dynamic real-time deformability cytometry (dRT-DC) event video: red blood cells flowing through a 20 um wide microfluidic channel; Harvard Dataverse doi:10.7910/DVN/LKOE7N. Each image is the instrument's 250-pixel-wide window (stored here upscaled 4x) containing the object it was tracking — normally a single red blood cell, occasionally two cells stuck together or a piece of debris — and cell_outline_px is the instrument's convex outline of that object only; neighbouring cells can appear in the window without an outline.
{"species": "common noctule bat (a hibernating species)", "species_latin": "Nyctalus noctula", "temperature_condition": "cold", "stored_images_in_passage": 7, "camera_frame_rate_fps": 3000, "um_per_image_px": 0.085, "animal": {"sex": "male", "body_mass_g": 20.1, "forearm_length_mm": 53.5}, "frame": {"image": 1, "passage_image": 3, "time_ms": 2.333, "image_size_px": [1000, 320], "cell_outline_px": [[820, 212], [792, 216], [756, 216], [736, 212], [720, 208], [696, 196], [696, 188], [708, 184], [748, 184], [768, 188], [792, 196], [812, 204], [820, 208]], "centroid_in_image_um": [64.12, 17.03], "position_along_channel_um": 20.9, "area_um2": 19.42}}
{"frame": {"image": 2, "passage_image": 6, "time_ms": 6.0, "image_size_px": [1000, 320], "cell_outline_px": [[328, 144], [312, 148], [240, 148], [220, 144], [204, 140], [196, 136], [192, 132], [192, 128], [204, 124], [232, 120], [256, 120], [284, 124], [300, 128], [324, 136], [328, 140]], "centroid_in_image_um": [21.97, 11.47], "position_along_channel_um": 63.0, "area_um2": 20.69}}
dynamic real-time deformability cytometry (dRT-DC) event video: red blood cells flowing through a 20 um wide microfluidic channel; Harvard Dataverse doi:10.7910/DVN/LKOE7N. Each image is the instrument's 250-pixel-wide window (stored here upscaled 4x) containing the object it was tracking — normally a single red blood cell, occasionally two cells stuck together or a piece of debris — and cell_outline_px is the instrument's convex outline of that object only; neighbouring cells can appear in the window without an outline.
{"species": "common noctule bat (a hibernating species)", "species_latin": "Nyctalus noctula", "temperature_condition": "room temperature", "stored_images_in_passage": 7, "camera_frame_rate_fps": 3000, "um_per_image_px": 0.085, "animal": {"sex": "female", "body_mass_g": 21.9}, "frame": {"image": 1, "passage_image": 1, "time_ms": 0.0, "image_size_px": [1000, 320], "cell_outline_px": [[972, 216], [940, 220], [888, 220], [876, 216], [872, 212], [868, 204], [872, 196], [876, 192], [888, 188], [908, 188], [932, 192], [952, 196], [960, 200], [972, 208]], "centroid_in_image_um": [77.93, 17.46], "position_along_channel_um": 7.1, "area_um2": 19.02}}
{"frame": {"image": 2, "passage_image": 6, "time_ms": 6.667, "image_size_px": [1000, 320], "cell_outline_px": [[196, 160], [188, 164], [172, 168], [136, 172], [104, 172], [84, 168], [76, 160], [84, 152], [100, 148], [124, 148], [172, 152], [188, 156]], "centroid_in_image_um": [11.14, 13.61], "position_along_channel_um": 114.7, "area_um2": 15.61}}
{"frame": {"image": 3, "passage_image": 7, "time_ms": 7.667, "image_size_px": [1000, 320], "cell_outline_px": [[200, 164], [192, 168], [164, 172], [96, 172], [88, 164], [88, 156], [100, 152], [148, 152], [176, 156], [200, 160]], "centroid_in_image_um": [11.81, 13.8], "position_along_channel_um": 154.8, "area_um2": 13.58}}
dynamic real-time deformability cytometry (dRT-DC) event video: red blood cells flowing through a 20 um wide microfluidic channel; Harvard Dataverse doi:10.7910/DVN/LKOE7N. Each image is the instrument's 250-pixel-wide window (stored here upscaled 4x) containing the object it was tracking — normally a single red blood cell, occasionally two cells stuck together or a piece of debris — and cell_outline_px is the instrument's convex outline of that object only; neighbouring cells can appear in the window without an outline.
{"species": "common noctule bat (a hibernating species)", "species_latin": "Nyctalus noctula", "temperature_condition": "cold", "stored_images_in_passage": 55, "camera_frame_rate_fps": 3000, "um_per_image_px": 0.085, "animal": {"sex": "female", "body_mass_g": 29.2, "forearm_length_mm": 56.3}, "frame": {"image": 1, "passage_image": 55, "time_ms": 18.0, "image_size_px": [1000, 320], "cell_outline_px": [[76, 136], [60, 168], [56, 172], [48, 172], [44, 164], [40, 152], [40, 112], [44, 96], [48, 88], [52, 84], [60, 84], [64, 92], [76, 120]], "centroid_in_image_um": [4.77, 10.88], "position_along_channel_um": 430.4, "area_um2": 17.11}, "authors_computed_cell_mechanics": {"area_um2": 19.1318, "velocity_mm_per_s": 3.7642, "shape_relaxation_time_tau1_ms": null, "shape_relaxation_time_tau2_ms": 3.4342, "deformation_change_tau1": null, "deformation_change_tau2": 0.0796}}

....................

TASK DESCRIPTION
Your task is to transcribe the listing above in full, exactly as given.

SOLVED EXERCISE
dynamic real-time deformability cytometry (dRT-DC) event video: red blood cells flowing through a 20 um wide microfluidic channel; Harvard Dataverse doi:10.7910/DVN/LKOE7N. Each image is the instrument's 250-pixel-wide window (stored here upscaled 4x) containing the object it was tracking — normally a single red blood cell, occasionally two cells stuck together or a piece of debris — and cell_outline_px is the instrument's convex outline of that object only; neighbouring cells can appear in the window without an outline.
{"species": "common noctule bat (a hibernating species)", "species_latin": "Nyctalus noctula", "temperature_condition": "cold", "stored_images_in_passage": 7, "camera_frame_rate_fps": 3000, "um_per_image_px": 0.085, "animal": {"sex": "male", "body_mass_g": 20.1, "forearm_length_mm": 53.5}, "frame": {"image": 1, "passage_image": 3, "time_ms": 2.333, "image_size_px": [1000, 320], "cell_outline_px": [[820, 212], [792, 216], [756, 216], [736, 212], [720, 208], [696, 196], [696, 188], [708, 184], [748, 184], [768, 188], [792, 196], [812, 204], [820, 208]], "centroid_in_image_um": [64.12, 17.03], "position_along_channel_um": 20.9, "area_um2": 19.42}}
{"frame": {"image": 2, "passage_image": 6, "time_ms": 6.0, "image_size_px": [1000, 320], "cell_outline_px": [[328, 144], [312, 148], [240, 148], [220, 144], [204, 140], [196, 136], [192, 132], [192, 128], [204, 124], [232, 120], [256, 120], [284, 124], [300, 128], [324, 136], [328, 140]], "centroid_in_image_um": [21.97, 11.47], "position_along_channel_um": 63.0, "area_um2": 20.69}}
dynamic real-time deformability cytometry (dRT-DC) event video: red blood cells flowing through a 20 um wide microfluidic channel; Harvard Dataverse doi:10.7910/DVN/LKOE7N. Each image is the instrument's 250-pixel-wide window (stored here upscaled 4x) containing the object it was tracking — normally a single red blood cell, occasionally two cells stuck together or a piece of debris — and cell_outline_px is the instrument's convex outline of that object only; neighbouring cells can appear in the window without an outline.
{"species": "common noctule bat (a hibernating species)", "species_latin": "Nyctalus noctula", "temperature_condition": "room temperature", "stored_images_in_passage": 7, "camera_frame_rate_fps": 3000, "um_per_image_px": 0.085, "animal": {"sex": "female", "body_mass_g": 21.9}, "frame": {"image": 1, "passage_image": 1, "time_ms": 0.0, "image_size_px": [1000, 320], "cell_outline_px": [[972, 216], [940, 220], [888, 220], [876, 216], [872, 212], [868, 204], [872, 196], [876, 192], [888, 188], [908, 188], [932, 192], [952, 196], [960, 200], [972, 208]], "centroid_in_image_um": [77.93, 17.46], "position_along_channel_um": 7.1, "area_um2": 19.02}}
{"frame": {"image": 2, "passage_image": 6, "time_ms": 6.667, "image_size_px": [1000, 320], "cell_outline_px": [[196, 160], [188, 164], [172, 168], [136, 172], [104, 172], [84, 168], [76, 160], [84, 152], [100, 148], [124, 148], [172, 152], [188, 156]], "centroid_in_image_um": [11.14, 13.61], "position_along_channel_um": 114.7, "area_um2": 15.61}}
{"frame": {"image": 3, "passage_image": 7, "time_ms": 7.667, "image_size_px": [1000, 320], "cell_outline_px": [[200, 164], [192, 168], [164, 172], [96, 172], [88, 164], [88, 156], [100, 152], [148, 152], [176, 156], [200, 160]], "centroid_in_image_um": [11.81, 13.8], "position_along_channel_um": 154.8, "area_um2": 13.58}}
dynamic real-time deformability cytometry (dRT-DC) event video: red blood cells flowing through a 20 um wide microfluidic channel; Harvard Dataverse doi:10.7910/DVN/LKOE7N. Each image is the instrument's 250-pixel-wide window (stored here upscaled 4x) containing the object it was tracking — normally a single red blood cell, occasionally two cells stuck together or a piece of debris — and cell_outline_px is the instrument's convex outline of that object only; neighbouring cells can appear in the window without an outline.
{"species": "common noctule bat (a hibernating species)", "species_latin": "Nyctalus noctula", "temperature_condition": "cold", "stored_images_in_passage": 55, "camera_frame_rate_fps": 3000, "um_per_image_px": 0.085, "animal": {"sex": "female", "body_mass_g": 29.2, "forearm_length_mm": 56.3}, "frame": {"image": 1, "passage_image": 55, "time_ms": 18.0, "image_size_px": [1000, 320], "cell_outline_px": [[76, 136], [60, 168], [56, 172], [48, 172], [44, 164], [40, 152], [40, 112], [44, 96], [48, 88], [52, 84], [60, 84], [64, 92], [76, 120]], "centroid_in_image_um": [4.77, 10.88], "position_along_channel_um": 430.4, "area_um2": 17.11}, "authors_computed_cell_mechanics": {"area_um2": 19.1318, "velocity_mm_per_s": 3.7642, "shape_relaxation_time_tau1_ms": null, "shape_relaxation_time_tau2_ms": 3.4342, "deformation_change_tau1": null, "deformation_change_tau2": 0.0796}}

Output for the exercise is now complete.